Last October I co-facilitated the “FLO Synchronous” course for the third time, with a class of over 20 people from various BC post-secondary institutions. FLO Synchronous is short for “Facilitating Learning Online: Synchronous”, a three-week online course that helps participants plan for, facilitate and evaluate synchronous online sessions.

What is a ‘synchronous online session’? Well you might know of it as a Skype meeting or a training that you hold via Adobe Connect or other similar platforms. It’s an event where people gather at the same time (synchronously) online from different computers and locations. The course was offered through BCcampus and I originally developed and piloted the course for them just over a year ago. But since the course is an Open Educational Resource (OER) it was shared with Royal Roads University and I was able to co-facilitate a version for them as well earlier last spring.
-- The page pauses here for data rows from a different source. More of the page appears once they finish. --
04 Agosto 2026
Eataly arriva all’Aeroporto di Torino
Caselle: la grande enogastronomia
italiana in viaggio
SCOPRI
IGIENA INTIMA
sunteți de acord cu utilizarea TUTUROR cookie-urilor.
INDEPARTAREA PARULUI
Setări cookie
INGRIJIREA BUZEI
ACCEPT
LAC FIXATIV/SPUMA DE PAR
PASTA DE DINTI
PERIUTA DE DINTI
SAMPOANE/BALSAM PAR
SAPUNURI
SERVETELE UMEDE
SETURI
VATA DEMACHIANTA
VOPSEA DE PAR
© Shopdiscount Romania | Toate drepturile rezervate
The RRU offering is coming up again this March, so I thought I’d write about my experiences with this course and what a person might get out of it if they chose to take it. Truthfully it’s one of my favourite courses to teach online right now, perhaps because the synchronous online platform allows me to connect more deeply with my participants and also because I usually can see quite a bit of growth in participants’ comfort with this online technology, even over the duration of a three-week course.
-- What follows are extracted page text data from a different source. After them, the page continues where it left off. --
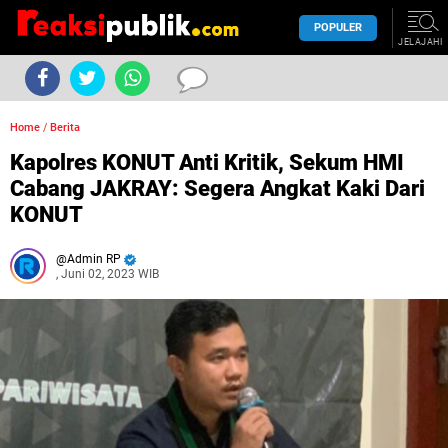
POPULER
JELAJAHI
Home
/
Berita
Kapolres KONUT Anti Kritik, Sekum HMI
Cabang JAKRAY: Segera Angkat Kaki Dari
KONUT
Admin RP
, Juni 02, 2023 WIB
FLO Synchronous is unique because participants can take the course in one of two ways: they can either be a Reviewing Participant or a Practicing Facilitator. Reviewing Participants will spend the three weeks of the course learning about facilitation strategies in the synchronous online mode and watching others practice facilitating, but they won’t actually facilitate themselves. Practicing Facilitators will spend the three weeks of the course also learning about facilitation strategies in that mode, and will work towards facilitating a short (15 – 30 min) session online by the end of the course. I must admit that designing a course with two tracks like this was a total gamble, it was an idea that Sylvie Currie (from BCcampus) and I had and we didn’t know if it would work. But now that I’ve taught three iterations of this course I can say that it does. Somehow we end up having just the right amount of people on both tracks (they have to declare their intention by end of Week 1). We had wondered what we were going to do if no one was brave and signed up to be a Practicing Facilitator – but this never happens!
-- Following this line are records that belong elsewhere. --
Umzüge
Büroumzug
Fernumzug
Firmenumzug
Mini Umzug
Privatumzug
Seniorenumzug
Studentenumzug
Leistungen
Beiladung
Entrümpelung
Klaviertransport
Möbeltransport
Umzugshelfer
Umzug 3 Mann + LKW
This is a non-credit course and we ask people to self-assess their own participation by the end of the three weeks. Some of the activities participants spend time doing during the course are having short discussions in online forums (asynchronously), reviewing ‘sample synchros’ of synchronous sessions that we’ve pulled from other places and commenting on them, and participating in three synchronous online sessions that we co-facilitators hold. (We try and model good facilitation strategies of course!) We also hold optional “tech sessions” for participants twice during the course to help them learn the synchronous online platform that we use. (At this time, both BCcampus and RRU are using Blackboard Collaborate Ultra – and it really does have some nice features for teaching online.)

If it piques your interest to learn more about facilitating synchronously online, you should know that any member of the public can take the upcoming course through Royal Roads as it’s offered through their Professional & Continuing Studies department. It starts March 26, 2018. Perhaps I’ll see you online!